[Saved entries]
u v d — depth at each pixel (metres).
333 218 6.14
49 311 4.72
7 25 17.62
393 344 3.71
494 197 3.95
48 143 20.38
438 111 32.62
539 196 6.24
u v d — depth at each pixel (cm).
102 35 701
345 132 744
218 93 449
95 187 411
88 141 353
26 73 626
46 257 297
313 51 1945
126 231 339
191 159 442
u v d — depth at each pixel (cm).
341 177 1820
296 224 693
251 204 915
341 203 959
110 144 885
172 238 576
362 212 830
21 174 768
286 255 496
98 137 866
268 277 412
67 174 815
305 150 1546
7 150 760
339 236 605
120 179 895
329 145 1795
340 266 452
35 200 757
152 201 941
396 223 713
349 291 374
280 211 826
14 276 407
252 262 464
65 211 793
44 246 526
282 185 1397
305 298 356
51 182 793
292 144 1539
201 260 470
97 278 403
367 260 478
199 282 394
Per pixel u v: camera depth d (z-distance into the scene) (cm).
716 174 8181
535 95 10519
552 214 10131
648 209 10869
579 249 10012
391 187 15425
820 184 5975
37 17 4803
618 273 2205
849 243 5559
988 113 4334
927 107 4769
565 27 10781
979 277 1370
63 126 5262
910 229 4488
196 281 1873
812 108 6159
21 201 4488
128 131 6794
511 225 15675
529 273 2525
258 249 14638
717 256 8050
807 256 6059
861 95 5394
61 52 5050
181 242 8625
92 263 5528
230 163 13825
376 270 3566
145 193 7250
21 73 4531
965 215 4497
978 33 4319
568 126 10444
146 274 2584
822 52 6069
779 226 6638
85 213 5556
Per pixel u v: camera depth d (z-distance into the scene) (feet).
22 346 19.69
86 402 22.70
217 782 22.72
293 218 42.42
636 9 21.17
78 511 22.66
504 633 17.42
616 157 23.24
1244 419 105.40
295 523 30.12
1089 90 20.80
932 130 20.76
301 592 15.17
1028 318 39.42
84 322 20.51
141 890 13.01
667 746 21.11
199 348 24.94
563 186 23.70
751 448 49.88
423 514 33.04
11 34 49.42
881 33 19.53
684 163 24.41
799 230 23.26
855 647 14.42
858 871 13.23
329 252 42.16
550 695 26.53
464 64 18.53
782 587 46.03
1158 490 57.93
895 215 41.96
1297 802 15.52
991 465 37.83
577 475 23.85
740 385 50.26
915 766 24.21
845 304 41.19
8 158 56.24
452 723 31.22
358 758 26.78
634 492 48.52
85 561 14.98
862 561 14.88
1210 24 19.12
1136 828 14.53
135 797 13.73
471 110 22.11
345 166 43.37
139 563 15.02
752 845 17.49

_WHAT TO PRODUCE_
Copy the records above exactly, from the first line through the line containing "282 185 1397", and include nothing else.

_RESULT OF THIS EXERCISE_
u v d — depth at each pixel (metres).
333 218 6.14
49 311 4.72
7 25 17.62
393 344 3.71
494 197 3.95
48 143 20.38
438 111 32.62
539 196 6.24
u v d — depth at each pixel (cm).
102 35 701
345 132 744
218 93 449
95 187 411
88 141 353
26 73 626
46 257 297
313 51 1945
126 231 339
191 159 442
u v d — depth at each pixel (cm).
341 177 1820
296 224 693
251 204 915
341 203 959
110 144 885
172 238 576
362 212 830
21 174 768
286 255 496
98 137 866
268 277 412
67 174 815
305 150 1546
7 150 760
339 236 605
120 179 895
329 145 1795
340 266 452
35 200 757
152 201 941
396 223 713
349 291 374
280 211 826
14 276 407
252 262 464
65 211 793
44 246 526
282 185 1397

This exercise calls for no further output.